Seriously though.... economically would this work, i.e. would companies really enforce it? They are likely to get a lot more from selling lots of cheapo flights than a few really expensive ones, selling much fewer flights would put a lot of people out of work, create a much bigger richer-poorer divide, possibly have a detrimental effect on the economy. What would the tariff actually be, where is the line drawn, would there be exempt groups (i.e. aid workers, people whose mum's have only 2 days to live but are in Australia), would this cause more cases of fraud, thus more of a cost to the economy (and we know how many billlions we loose a year from that!), how much would it cost to track such an initiative?

I'm not saying I don't support this idea - for me personally I would welcome it, but that's because I morally try to do what I can for the environment. I'm not sure those without this sense of morality would support the system, or those who are rich enough would give up what they "perceive" as their quality of life. Morality is key, it would lead to the initiative working. Otherwise those with less consideration would either find a way around it, it would never get off the ground because the rich have all the power, or they would show so little support it would damage the government and a new one would step in and revert. May be what the solution is here is a revolution ending in a dictatorship......I guess I need the hows and wherefores on this to comment properly. As it stands this is only a theory of a practical action that could result in an outcome. Show me the business plan!

BTW I don't think business ideas should use phrases like "greedy selfish ignorant b'stard" ..... be a bit more dignified perhaps ;-)

emphemeral said...

What I am saying is you should forget you morals, because, as far as I can work out they will have no real effect.
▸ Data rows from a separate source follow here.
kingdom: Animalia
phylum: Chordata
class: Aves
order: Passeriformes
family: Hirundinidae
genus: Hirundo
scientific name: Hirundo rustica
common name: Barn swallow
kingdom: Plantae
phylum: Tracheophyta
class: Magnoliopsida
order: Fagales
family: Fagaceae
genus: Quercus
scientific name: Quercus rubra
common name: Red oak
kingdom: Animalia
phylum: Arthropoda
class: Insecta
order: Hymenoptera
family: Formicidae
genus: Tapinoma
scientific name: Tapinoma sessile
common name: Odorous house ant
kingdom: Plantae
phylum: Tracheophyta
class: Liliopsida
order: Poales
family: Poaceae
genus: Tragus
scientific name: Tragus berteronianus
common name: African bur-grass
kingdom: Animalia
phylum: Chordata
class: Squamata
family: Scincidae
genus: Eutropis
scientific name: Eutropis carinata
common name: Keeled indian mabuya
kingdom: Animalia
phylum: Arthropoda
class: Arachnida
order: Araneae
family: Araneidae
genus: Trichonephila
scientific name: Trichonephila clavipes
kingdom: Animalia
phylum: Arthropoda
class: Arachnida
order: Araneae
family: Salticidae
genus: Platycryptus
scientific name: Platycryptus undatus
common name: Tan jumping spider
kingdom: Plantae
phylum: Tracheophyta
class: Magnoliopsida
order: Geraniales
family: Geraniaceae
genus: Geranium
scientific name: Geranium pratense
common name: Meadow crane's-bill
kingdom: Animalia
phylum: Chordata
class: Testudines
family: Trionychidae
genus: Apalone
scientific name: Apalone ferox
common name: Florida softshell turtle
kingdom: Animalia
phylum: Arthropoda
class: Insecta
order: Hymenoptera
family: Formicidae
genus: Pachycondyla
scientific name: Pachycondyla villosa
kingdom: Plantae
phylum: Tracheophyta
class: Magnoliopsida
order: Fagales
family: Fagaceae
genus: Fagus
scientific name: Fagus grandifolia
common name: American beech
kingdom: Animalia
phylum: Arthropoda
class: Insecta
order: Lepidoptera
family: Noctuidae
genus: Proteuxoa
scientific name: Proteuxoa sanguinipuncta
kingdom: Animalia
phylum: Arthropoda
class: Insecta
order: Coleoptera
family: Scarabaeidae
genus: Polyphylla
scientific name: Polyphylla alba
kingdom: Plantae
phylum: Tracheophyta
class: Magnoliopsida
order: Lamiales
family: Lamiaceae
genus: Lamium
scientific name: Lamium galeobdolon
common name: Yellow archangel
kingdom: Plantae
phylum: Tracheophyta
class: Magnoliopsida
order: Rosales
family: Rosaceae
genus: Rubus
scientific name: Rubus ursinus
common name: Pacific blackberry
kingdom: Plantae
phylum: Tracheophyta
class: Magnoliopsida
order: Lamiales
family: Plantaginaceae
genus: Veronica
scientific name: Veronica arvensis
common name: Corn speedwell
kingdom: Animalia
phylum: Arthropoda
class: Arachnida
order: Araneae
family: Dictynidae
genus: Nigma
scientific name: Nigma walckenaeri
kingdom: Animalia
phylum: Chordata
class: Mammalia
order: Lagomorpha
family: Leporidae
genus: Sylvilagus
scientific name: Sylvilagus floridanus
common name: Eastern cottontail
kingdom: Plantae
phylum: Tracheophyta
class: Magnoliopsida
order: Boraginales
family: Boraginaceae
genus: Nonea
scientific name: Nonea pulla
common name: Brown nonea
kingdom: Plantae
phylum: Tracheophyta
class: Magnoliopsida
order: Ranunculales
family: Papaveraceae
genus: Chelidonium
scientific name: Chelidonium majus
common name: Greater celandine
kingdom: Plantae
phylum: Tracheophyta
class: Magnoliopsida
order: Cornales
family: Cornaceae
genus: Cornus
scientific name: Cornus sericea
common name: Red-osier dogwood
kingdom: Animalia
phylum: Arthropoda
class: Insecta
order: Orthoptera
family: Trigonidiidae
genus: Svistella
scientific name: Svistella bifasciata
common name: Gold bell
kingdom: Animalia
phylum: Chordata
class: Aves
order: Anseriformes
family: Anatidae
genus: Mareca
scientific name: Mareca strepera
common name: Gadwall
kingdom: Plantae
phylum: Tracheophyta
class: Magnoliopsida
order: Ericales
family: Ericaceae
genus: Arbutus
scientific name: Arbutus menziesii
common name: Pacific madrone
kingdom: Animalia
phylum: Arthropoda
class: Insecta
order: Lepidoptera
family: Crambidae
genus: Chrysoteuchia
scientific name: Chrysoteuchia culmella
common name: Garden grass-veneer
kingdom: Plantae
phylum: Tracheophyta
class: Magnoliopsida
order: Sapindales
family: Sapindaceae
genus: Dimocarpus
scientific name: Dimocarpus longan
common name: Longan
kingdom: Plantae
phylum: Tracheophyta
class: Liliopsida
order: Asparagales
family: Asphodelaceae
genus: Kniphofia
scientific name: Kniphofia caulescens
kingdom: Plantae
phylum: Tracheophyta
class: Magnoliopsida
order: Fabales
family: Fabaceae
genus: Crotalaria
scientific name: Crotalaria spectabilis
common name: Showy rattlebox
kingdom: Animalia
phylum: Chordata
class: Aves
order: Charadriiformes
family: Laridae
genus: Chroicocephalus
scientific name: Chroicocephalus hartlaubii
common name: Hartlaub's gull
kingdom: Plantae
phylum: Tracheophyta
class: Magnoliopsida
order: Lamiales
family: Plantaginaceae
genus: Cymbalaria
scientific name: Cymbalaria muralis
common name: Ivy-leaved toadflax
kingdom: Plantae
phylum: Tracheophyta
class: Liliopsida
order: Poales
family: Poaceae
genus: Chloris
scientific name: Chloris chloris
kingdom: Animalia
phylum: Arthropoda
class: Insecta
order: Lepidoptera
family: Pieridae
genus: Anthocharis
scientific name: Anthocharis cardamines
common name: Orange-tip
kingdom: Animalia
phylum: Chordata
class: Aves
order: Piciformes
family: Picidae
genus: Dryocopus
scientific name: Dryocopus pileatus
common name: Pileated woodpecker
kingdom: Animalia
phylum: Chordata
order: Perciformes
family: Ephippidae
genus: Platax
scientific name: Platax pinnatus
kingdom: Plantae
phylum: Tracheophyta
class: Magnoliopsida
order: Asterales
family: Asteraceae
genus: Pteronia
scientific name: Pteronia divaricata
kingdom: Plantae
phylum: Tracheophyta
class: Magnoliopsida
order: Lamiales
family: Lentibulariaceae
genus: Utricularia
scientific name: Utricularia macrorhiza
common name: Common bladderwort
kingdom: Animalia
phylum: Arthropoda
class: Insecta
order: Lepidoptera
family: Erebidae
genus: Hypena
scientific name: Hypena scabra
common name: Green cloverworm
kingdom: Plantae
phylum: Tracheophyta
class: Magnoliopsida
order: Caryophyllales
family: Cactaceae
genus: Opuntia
Every flight you don't take someone else with less scruples gets cheaper than they otherwise would.

What I am proposing will only work if enough people decide to exert their will together. Mass action is the only way to gather enough cash liquidity to challenge the margins of companies sufficiently so that they do our will.

As long as we act as individuals we'll continue to be spoon fed the services we don't want.

With respect to gas, water, oil and coal the solution is easy enough. Prices are fixed according to a sustainable level (environmentally). With respect to flights its more difficult. But with oil sorted then flying will follow.

Charles Pierce said...

I was interested in this discussion. 20 years ago I had a book published on different economic concepts to point the way to a sustainable world economy. Someone who liked the book recently contacted me to suggest that I update and re-publish it as a blog. She set up the blog and is posting the book in sections as I write and send it to her. Here is the link:

http://www.economicsforaroundearth.com

Charles Pierce

emphemeral said...

You have an interesting web site charles. i'll take more of a look. its amazing you stumbled on my rantings. if thinking in public has one benefit it is that one quickly find out that their ideas are not original or particularly rare. for instance it turns out that what i am proposing is a well established thing called "increasing block tariffs" and is in place in California.

Glass is half full?

Even a stopped watch is right twice a day.